(Data items)
^^^^^^^^^^^^^^^^

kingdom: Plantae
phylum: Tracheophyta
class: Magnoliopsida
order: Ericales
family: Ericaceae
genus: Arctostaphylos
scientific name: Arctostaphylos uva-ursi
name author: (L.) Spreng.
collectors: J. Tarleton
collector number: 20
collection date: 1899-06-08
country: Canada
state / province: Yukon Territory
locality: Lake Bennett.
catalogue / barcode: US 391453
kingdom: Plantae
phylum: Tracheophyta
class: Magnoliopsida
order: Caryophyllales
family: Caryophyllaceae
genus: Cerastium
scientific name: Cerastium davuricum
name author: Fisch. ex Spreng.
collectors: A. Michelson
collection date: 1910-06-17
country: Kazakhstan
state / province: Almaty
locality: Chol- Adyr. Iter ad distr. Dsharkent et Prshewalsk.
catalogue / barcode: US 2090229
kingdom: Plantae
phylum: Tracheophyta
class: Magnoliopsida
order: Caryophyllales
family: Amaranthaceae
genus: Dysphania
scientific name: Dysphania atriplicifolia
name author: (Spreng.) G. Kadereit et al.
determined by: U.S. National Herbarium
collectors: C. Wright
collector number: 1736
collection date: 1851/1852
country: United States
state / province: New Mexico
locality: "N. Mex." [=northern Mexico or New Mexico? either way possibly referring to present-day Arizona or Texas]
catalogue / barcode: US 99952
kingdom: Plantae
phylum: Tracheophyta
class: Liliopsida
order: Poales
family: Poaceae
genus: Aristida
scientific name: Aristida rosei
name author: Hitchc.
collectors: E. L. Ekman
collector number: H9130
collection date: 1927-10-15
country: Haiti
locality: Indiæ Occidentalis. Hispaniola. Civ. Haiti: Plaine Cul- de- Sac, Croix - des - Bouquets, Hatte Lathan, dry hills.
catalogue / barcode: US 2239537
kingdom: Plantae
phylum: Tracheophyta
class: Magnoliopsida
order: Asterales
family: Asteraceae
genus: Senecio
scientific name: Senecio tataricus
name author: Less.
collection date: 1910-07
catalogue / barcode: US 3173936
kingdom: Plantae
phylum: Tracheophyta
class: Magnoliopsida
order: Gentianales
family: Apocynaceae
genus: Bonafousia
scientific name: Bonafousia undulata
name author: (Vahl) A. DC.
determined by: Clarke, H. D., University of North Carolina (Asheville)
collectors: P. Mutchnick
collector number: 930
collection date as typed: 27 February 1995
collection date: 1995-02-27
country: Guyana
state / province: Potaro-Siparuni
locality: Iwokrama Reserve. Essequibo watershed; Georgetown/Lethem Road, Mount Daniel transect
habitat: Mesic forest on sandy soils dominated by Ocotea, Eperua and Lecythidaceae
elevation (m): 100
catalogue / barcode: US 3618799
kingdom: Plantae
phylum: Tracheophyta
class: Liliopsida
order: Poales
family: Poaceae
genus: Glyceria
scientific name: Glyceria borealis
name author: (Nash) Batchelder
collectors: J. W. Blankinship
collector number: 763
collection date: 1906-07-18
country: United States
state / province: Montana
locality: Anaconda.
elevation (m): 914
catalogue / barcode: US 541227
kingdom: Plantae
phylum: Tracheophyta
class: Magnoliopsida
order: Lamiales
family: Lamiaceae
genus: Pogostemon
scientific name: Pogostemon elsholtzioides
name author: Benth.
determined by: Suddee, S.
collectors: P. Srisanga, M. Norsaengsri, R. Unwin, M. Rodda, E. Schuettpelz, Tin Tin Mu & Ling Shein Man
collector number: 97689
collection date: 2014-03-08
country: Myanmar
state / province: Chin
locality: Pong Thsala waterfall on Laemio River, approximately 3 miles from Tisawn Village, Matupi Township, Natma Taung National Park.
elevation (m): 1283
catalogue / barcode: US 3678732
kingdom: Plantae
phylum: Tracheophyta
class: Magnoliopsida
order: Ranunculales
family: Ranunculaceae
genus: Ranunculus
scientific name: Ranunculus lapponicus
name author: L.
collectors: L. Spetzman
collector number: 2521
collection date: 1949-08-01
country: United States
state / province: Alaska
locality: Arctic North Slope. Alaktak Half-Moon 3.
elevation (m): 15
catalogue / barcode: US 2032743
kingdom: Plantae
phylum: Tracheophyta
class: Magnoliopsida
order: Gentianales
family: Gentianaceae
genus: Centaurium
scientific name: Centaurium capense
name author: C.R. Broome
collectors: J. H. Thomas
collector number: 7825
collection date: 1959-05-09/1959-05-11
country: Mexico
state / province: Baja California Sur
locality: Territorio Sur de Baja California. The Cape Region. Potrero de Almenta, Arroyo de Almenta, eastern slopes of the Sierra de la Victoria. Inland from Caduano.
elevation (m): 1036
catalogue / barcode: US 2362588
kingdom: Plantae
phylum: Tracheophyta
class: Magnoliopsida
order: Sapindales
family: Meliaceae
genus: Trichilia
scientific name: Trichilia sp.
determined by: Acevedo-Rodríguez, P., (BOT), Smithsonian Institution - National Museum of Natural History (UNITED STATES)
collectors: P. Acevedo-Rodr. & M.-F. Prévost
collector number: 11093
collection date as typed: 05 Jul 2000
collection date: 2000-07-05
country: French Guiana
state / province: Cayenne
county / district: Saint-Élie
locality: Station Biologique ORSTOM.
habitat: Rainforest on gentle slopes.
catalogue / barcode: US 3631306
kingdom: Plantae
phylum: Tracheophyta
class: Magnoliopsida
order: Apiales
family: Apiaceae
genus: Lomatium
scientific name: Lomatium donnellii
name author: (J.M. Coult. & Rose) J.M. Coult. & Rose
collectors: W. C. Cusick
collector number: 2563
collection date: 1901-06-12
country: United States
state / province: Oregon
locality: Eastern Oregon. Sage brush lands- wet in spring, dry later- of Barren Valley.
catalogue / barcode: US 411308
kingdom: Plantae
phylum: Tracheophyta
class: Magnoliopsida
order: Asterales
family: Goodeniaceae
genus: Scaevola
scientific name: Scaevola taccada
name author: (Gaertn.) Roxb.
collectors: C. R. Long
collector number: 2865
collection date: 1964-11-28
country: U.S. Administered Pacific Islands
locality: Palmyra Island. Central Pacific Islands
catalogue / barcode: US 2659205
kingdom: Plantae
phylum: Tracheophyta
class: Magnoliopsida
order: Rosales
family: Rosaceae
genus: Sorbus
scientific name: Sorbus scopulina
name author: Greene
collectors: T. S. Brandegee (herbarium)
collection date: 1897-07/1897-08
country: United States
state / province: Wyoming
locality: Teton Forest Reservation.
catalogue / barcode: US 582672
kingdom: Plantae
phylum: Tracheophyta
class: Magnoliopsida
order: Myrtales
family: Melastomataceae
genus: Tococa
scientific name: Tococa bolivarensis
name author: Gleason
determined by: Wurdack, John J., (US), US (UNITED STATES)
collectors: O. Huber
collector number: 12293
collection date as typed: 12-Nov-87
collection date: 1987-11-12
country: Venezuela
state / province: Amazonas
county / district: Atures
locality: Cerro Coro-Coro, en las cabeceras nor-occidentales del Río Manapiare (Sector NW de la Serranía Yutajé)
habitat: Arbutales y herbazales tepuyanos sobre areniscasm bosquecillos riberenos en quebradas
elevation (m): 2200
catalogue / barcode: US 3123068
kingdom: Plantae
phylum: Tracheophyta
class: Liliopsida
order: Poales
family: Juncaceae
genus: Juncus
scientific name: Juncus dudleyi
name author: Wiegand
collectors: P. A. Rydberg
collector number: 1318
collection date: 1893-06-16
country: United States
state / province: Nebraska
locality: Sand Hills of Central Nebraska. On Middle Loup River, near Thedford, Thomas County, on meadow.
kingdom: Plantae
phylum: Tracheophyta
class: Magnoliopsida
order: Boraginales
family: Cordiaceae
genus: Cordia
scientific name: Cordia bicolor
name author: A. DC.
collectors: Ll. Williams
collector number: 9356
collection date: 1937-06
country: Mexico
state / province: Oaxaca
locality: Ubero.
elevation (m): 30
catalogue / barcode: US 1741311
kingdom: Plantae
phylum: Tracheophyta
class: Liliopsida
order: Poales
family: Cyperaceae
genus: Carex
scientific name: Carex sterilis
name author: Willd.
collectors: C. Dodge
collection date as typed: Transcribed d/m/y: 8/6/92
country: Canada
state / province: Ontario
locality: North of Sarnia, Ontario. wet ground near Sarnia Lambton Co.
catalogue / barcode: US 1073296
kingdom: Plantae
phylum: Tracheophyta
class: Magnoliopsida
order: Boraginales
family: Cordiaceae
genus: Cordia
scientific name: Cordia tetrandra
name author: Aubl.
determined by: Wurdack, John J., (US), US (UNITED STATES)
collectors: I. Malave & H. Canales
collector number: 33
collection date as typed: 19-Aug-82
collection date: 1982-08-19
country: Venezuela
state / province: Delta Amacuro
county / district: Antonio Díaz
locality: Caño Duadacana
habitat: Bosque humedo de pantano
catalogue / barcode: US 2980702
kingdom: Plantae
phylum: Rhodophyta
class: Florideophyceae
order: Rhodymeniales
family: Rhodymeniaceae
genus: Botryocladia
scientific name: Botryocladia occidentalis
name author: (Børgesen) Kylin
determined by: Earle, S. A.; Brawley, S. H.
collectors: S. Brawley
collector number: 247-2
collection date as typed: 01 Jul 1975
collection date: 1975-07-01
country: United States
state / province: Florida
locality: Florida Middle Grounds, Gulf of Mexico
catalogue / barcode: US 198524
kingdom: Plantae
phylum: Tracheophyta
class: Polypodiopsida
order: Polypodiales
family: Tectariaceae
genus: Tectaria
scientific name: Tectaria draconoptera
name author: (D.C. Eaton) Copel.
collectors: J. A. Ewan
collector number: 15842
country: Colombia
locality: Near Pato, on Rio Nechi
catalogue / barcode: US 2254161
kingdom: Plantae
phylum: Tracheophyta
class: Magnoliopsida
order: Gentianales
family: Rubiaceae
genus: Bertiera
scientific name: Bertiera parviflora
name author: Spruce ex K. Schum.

^^^^^^^^^^^^^^^^

▶ [What the exercise asks]: Reproduce the data from the line containing "collectors: W. C. Cusick" through the line containing "elevation (m): 30", inclusive. Change every "locality" to "location" and leave everything else unchanged.

▶ [Answer to the exercise]:
collectors: W. C. Cusick
collector number: 2563
collection date: 1901-06-12
country: United States
state / province: Oregon
location: Eastern Oregon. Sage brush lands- wet in spring, dry later- of Barren Valley.
catalogue / barcode: US 411308
kingdom: Plantae
phylum: Tracheophyta
class: Magnoliopsida
order: Asterales
family: Goodeniaceae
genus: Scaevola
scientific name: Scaevola taccada
name author: (Gaertn.) Roxb.
collectors: C. R. Long
collector number: 2865
collection date: 1964-11-28
country: U.S. Administered Pacific Islands
location: Palmyra Island. Central Pacific Islands
catalogue / barcode: US 2659205
kingdom: Plantae
phylum: Tracheophyta
class: Magnoliopsida
order: Rosales
family: Rosaceae
genus: Sorbus
scientific name: Sorbus scopulina
name author: Greene
collectors: T. S. Brandegee (herbarium)
collection date: 1897-07/1897-08
country: United States
state / province: Wyoming
location: Teton Forest Reservation.
catalogue / barcode: US 582672
kingdom: Plantae
phylum: Tracheophyta
class: Magnoliopsida
order: Myrtales
family: Melastomataceae
genus: Tococa
scientific name: Tococa bolivarensis
name author: Gleason
determined by: Wurdack, John J., (US), US (UNITED STATES)
collectors: O. Huber
collector number: 12293
collection date as typed: 12-Nov-87
collection date: 1987-11-12
country: Venezuela
state / province: Amazonas
county / district: Atures
location: Cerro Coro-Coro, en las cabeceras nor-occidentales del Río Manapiare (Sector NW de la Serranía Yutajé)
habitat: Arbutales y herbazales tepuyanos sobre areniscasm bosquecillos riberenos en quebradas
elevation (m): 2200
catalogue / barcode: US 3123068
kingdom: Plantae
phylum: Tracheophyta
class: Liliopsida
order: Poales
family: Juncaceae
genus: Juncus
scientific name: Juncus dudleyi
name author: Wiegand
collectors: P. A. Rydberg
collector number: 1318
collection date: 1893-06-16
country: United States
state / province: Nebraska
location: Sand Hills of Central Nebraska. On Middle Loup River, near Thedford, Thomas County, on meadow.
kingdom: Plantae
phylum: Tracheophyta
class: Magnoliopsida
order: Boraginales
family: Cordiaceae
genus: Cordia
scientific name: Cordia bicolor
name author: A. DC.
collectors: Ll. Williams
collector number: 9356
collection date: 1937-06
country: Mexico
state / province: Oaxaca
location: Ubero.
elevation (m): 30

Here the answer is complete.